▶ [Task material]:

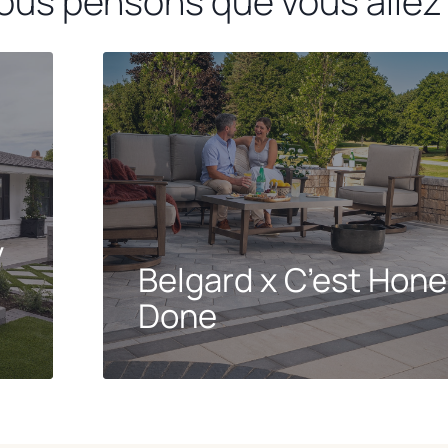
nous pensons que vous allez
y
Belgard x C’est Hon
Done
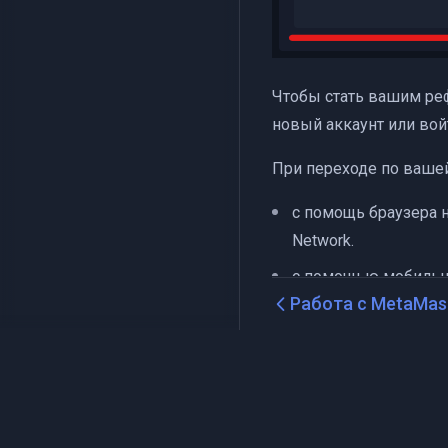
Чтобы стать вашим ре
новый аккаунт или вой
При переходе по ваше
с помощь браузера 
Network.
с помощью мобильно
Работа с MetaMas
направлен в прилож
с помощью мобильно
направлен в AppStor
Рефереры получают 50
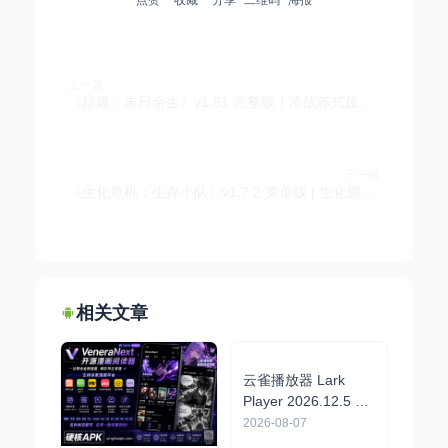
点赞
收藏
分享
二维码
海报
上一篇
《核爆：末日余生》v1.51 完整版｜冷战苏式废土硬核回合CRPG手游
下一篇
《生化危机：生存小队》v1.7.2 菜单版 | 生化题材生存策略手游
相关文章
云雀播放器 Lark
Player 2026.12.5 高
级版
高颜值音乐
2026-08-07
播放器，动画非常流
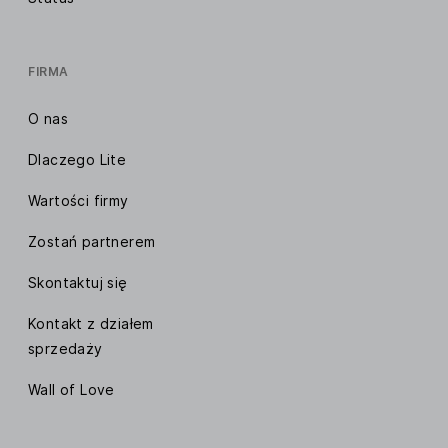
FIRMA
O nas
Dlaczego Lite
Wartości firmy
Zostań partnerem
Skontaktuj się
Kontakt z działem
sprzedaży
Wall of Love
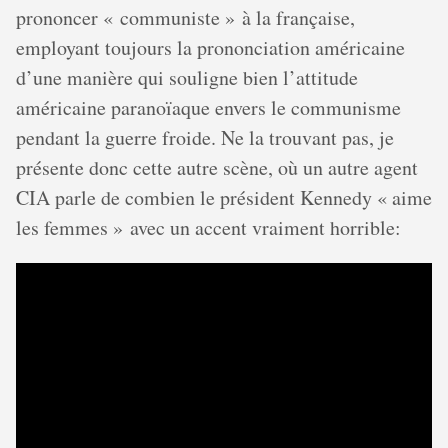
prononcer « communiste » à la française,
employant toujours la prononciation américaine
d’une manière qui souligne bien l’attitude
américaine paranoïaque envers le communisme
pendant la guerre froide. Ne la trouvant pas, je
présente donc cette autre scène, où un autre agent
CIA parle de combien le président Kennedy « aime
les femmes » avec un accent vraiment horrible:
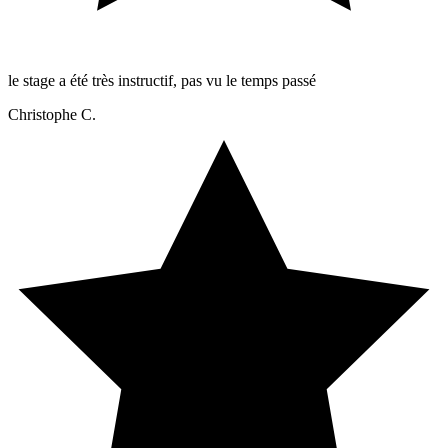
le stage a été très instructif, pas vu le temps passé
Christophe C.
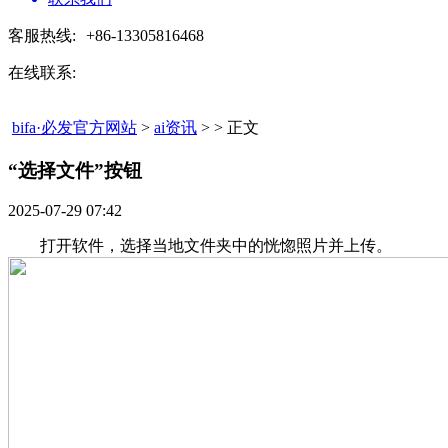
客服热线:
+86-13305816468
在线联系:
bifa·必发官方网站
>
ai资讯
> > 正文
“选择文件”按钮​
2025-07-29 07:42
打开软件，选择当地文件夹中的恍惚照片并上传。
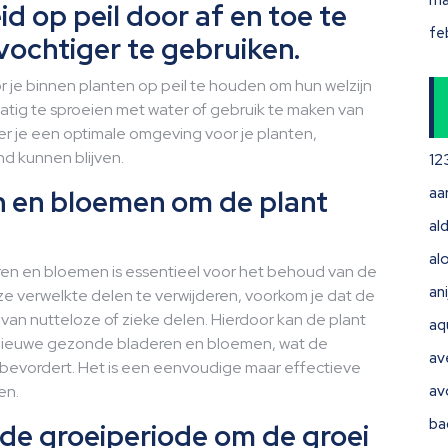
ma
d op peil door af en toe te
fe
vochtiger te gebruiken.
r je binnen planten op peil te houden om hun welzijn
atig te sproeien met water of gebruik te maken van
r je een optimale omgeving voor je planten,
d kunnen blijven.
12
n en bloemen om de plant
aa
ald
al
ren en bloemen is essentieel voor het behoud van de
ani
e verwelkte delen te verwijderen, voorkom je dat de
van nutteloze of zieke delen. Hierdoor kan de plant
aq
n nieuwe gezonde bladeren en bloemen, wat de
av
ant bevordert. Het is een eenvoudige maar effectieve
en.
av
ba
de groeiperiode om de groei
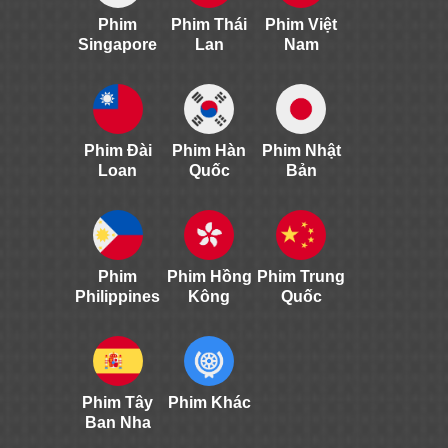
Phim
Phim Thái
Phim Việt
Singapore
Lan
Nam
Phim Đài
Phim Hàn
Phim Nhật
Loan
Quốc
Bản
Phim
Phim Hồng
Phim Trung
Philippines
Kông
Quốc
Phim Tây
Phim Khác
Ban Nha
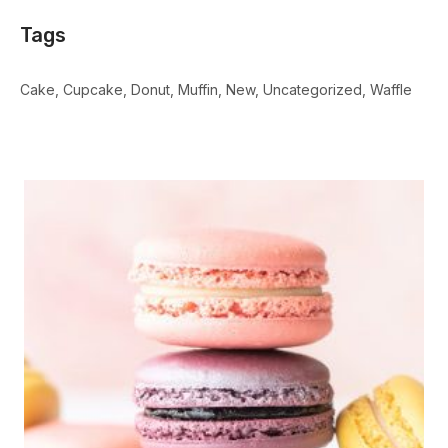
Tags
Cake
Cupcake
Donut
Muffin
New
Uncategorized
Waffle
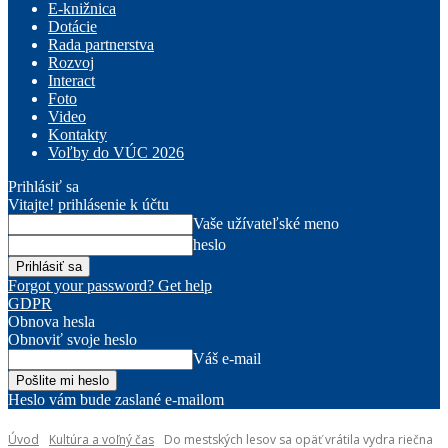
E-knižnica
Dotácie
Rada partnerstva
Rozvoj
Interact
Foto
Video
Kontakty
Voľby do VÚC 2026
Prihlásiť sa
Vitajte! prihlásenie k účtu
Vaše užívateľské meno
heslo
Forgot your password? Get help
GDPR
Obnova hesla
Obnoviť svoje heslo
Váš e-mail
Heslo vám bude zaslané e-mailom
Úvod
Kultúra a voľný čas
Do mestských lesov sa opäť vrátila vydra riečna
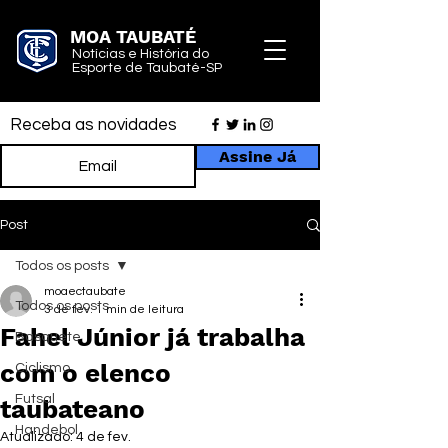
MOA TAUBATÉ
Notícias e História do
Esporte de Taubaté-SP
Receba as novidades
Assine Já
Post
Todos os posts
moaectaubate
Todos os posts
3 de fev.
1 min de leitura
Fahel Júnior já trabalha
Basquete
com o elenco
Ciclismo
Futsal
taubateano
Handebol
Atualizado:
4 de fev.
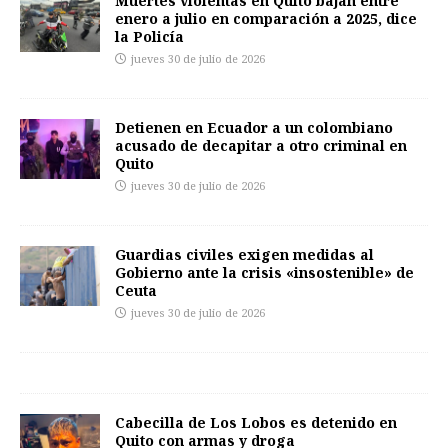
Muertes violentas en Quito bajan entre
enero a julio en comparación a 2025, dice
la Policía
jueves 30 de julio de 2026
Detienen en Ecuador a un colombiano
acusado de decapitar a otro criminal en
Quito
jueves 30 de julio de 2026
Guardias civiles exigen medidas al
Gobierno ante la crisis «insostenible» de
Ceuta
jueves 30 de julio de 2026
Cabecilla de Los Lobos es detenido en
Quito con armas y droga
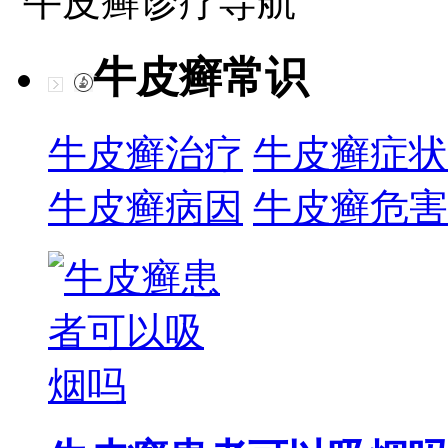
牛皮癣诊疗导航
牛皮癣常识
牛皮癣治疗
牛皮癣症状
牛皮癣病因
牛皮癣危害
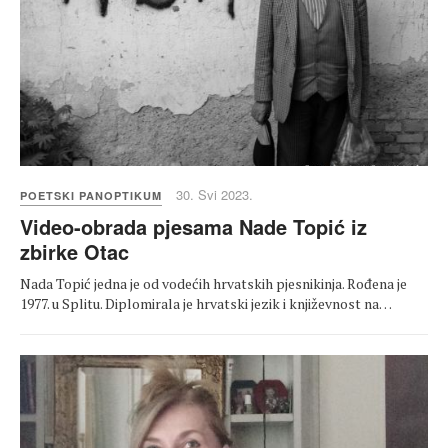
30. Svi 2023.
POETSKI PANOPTIKUM
Video-obrada pjesama Nade Topić iz
zbirke Otac
Nada Topić jedna je od vodećih hrvatskih pjesnikinja. Rođena je
1977. u Splitu. Diplomirala je hrvatski jezik i književnost na…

▶ [Task brief]: Locate each line in the items above that contains the string "peil", with case taken into account, and copy every such line.

▶ [Expected output]:
d op peil door af en toe te
r je binnen planten op peil te houden om hun welzijn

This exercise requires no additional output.